Part (a)
You can google complete the square if you want to be reminded of how to convert this given quadratic equation into the parabola form they request, but I don't think that you will ever have to do something like
this again. The h and k they are referring to are the x and y coordinates, respectively, of the vertex of the parabola. In general, for any quadratic equation (ax^2 + bx + c), the x coordinate of the vertex will be -b divided by (2a). Which is to say, h = - b / (2a). Once you know h, you can sub it into the given quadratic equation to compute k, the
y-coordinate of the vertex.
Once you know h and k, sub them into the given format and you have answered part (a).

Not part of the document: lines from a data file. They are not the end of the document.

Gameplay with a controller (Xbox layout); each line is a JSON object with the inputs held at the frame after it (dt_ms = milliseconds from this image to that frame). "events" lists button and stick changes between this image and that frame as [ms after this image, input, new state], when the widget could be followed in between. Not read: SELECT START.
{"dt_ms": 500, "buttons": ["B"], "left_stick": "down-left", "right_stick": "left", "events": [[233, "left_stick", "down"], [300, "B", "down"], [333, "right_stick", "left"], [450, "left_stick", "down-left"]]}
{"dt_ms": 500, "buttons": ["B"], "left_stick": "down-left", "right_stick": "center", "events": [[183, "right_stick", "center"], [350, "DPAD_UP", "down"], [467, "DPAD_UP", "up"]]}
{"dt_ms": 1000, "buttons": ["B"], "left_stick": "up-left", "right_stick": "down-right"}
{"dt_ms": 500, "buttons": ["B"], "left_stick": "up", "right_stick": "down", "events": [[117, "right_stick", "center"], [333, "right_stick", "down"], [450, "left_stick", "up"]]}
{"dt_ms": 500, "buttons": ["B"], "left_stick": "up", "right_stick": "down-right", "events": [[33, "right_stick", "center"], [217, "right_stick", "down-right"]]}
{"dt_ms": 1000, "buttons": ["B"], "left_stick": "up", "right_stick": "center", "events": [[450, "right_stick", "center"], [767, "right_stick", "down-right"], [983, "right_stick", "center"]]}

I recommend that you sketch a graph of this parabola and include it in your solution to help visualize the problem. Just make a quick table of values. Plot the vertex you just found, and choose one or two other points on each side of the
vertex.
Part (b)
The vertical line test checks if a graph is a function or not. If a vertical line can never pass through more than one point on the graph, the graph represents a function
The horizontal line test checks if a graph's inverse would be a function. If a horizontal line can never pass through more than one point on the graph, then its
inverse would be a function.
A graph is a one-to-one function if and only if it passes both the vertical and horizontal line tests. That proves that for any one value of x there is only one value of y on the graph. The function is one-to-one.
Sketch the graph of the parabola, and it is obvious that it fails the horizontal line test. So you must restrict the domain to
make it one-to-one. The most logical thing to do is to restrict the domain to all the x values starting from the vertex and to the right.
Part (c)
Be sure to use the (h, k) form they had you generate in part (a). Much easier to do the algebra with that one.
I show you how to find the inverse of a function in Lesson 8 of my book (just after
question 4 in the lecture, page 230). I like to immediately have x and y change places, then proceed to isolate y.
Once you have isolated y, make sure you replace y with f^-1 (x), the f-inverse symbol.
Since an inverse changes the x and y around, it is sort of rotating a graph sideways (and flipping it). What was vertical becomes horizontal, and vice-versa. Thus, a graph that passes
the horizontal line test, will have an inverse that passes the vertical line test, proving that the inverse will be a function. Only one-to-one functions will have inverses that are also function.
Part (d)
The domain and range for f(x) should be obvious from the sketch you made earlier in the question (but, remember, you must use the restricted domain you identified in part (b) for the one-to-one function).
Part (e)
The domain and range of the inverse function are easy. The domain of f is the range of f-inverse, and the range of f is the domain of f-inverse. Just reverse the answers for part (d).